Grâce à ces multiples couches narratives, Sean Ellis réalise un véritable film de genre (le casse) avec une dimension sociale et psychologique : une tragédie moderne, avec ses choix cornéliens et une morale digne d’un grand film noir. Metro Manila utilise tous les codes – corruption, arnaque, trahison, sacrifice, tentations, espoir d’une vie meilleure, protection de la famille, amitié biaisée… - de manière si fluide et si habile qu’on ne sait jamais si le film est un portrait fascinant des exclus du progrès ou un polar froid et violent.
Désoeuvrés et chaleureux, les personnages sont attachants (portés un par un casting parfait), malgré les péripéties qui les mettront en péril et choix sordides qu’ils doivent faire. Dans ce Far West moderne, l’enfer est le quotidien : sexe, alcool, meurtres, … Même les plus honnêtes ne peuvent que se débaucher et se confronter aux crimes et aux ripoux. Quand le rythme s’accélère, la tension s’intensifie. A la moitié du film, le réalisateur est parvenu avec brio à nous emmener dans son aventure : on n’oublie pas la noirceur de l’atmosphère, la précarité ambiante, mais elle passe au second plan. Il faut désormais une issue à cette impasse matérielle, sortir de ce calvaire. La spirale infernale doit cesser. Piégé, le héros n’a pas beaucoup d’alternative. Noble de cœur, intègre d’esprit, il va réussir à jouer le maître des illusions, tant pour sa hiérarchie que pour les spectateurs. La manipulation est totale, maligne. Et renforce le final d’un film où rien ne se passe comme prévu, ni même comme le spectateur l’anticipe. Le suspens atteint son apogée cinq minutes avant la fin grâce à un montage proche du génie, où plusieurs histoires, plusieurs temporalités se croisent, sans qu’on ne soit jamais perdu. La caméra cadre efficacement, sans trop d’effets, juste ce qu’il faut pour révéler les éléments nécessaires à la compréhension et augmenter, ainsi, notre intérêt. Le désespoir de ces Misérables se métamorphosera, avec une jolie sensibilité, en un espoir teinté d’amertume et de mélancolie.

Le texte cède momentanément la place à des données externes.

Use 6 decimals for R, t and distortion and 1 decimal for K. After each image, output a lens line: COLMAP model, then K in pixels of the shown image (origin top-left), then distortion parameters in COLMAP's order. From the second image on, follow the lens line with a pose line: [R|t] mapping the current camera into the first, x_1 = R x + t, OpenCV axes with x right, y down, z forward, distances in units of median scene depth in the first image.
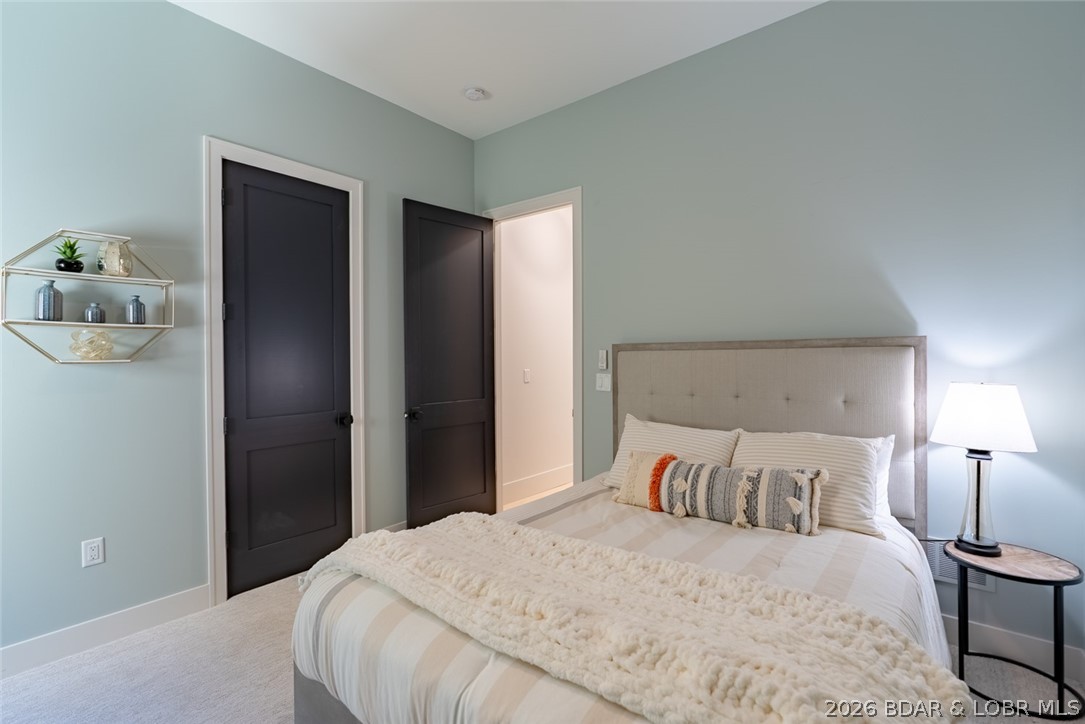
lens RADIAL K [[492.8, 0, 541.6], [0, 492.8, 359.5], [0, 0, 1]] dist [-0.004574, 0.001841]
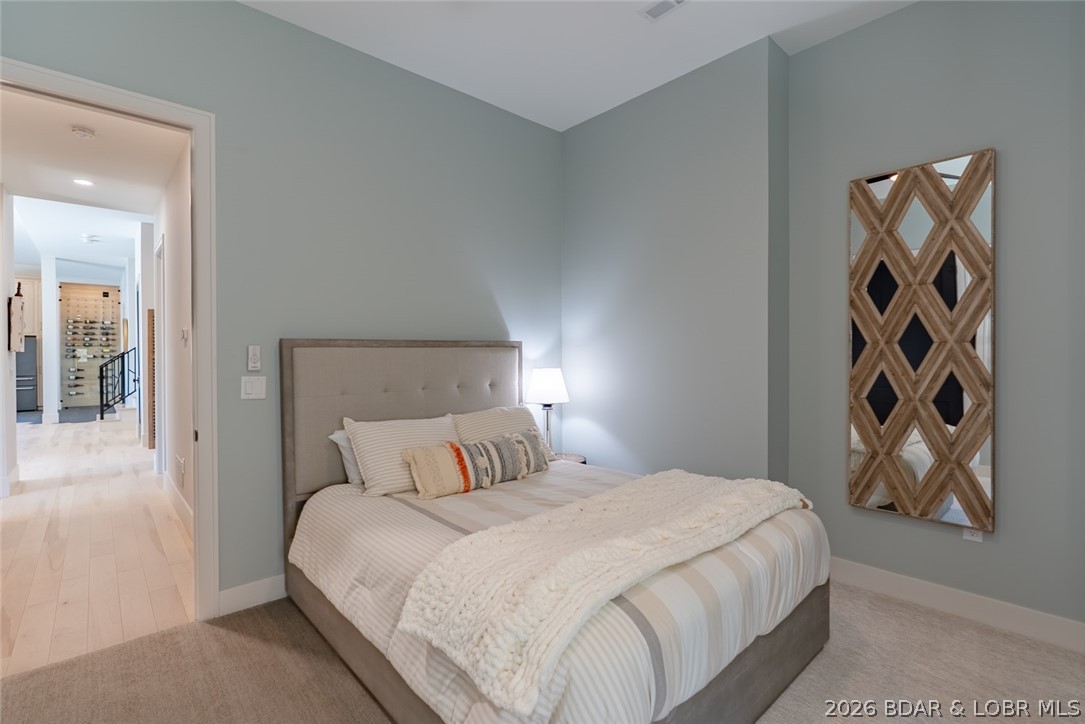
lens RADIAL K [[492.8, 0, 541.3], [0, 492.8, 360.7], [0, 0, 1]] dist [-0.004574, 0.001841]
pose [[0.164506, -0.014881, 0.986264, -0.805707], [0.006218, 0.999882, 0.014049, -0.004644], [-0.986356, 0.003821, 0.164579, 0.624089]]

Tout ça en un moins de deux heures, sans renier son cinéma : Sean Ellis est définitivement très inspiré quand il s’agit de dépeindre la schizophrénie des êtres, entre fantasme et réalité. La couleur de l’argent, chez lui, a toujours un prix, très élevé. Pour un ticket de cinéma, en revanche, vous pouvez voir un excellent et singulier film de braquage, loin des productions habituelles dans le genre.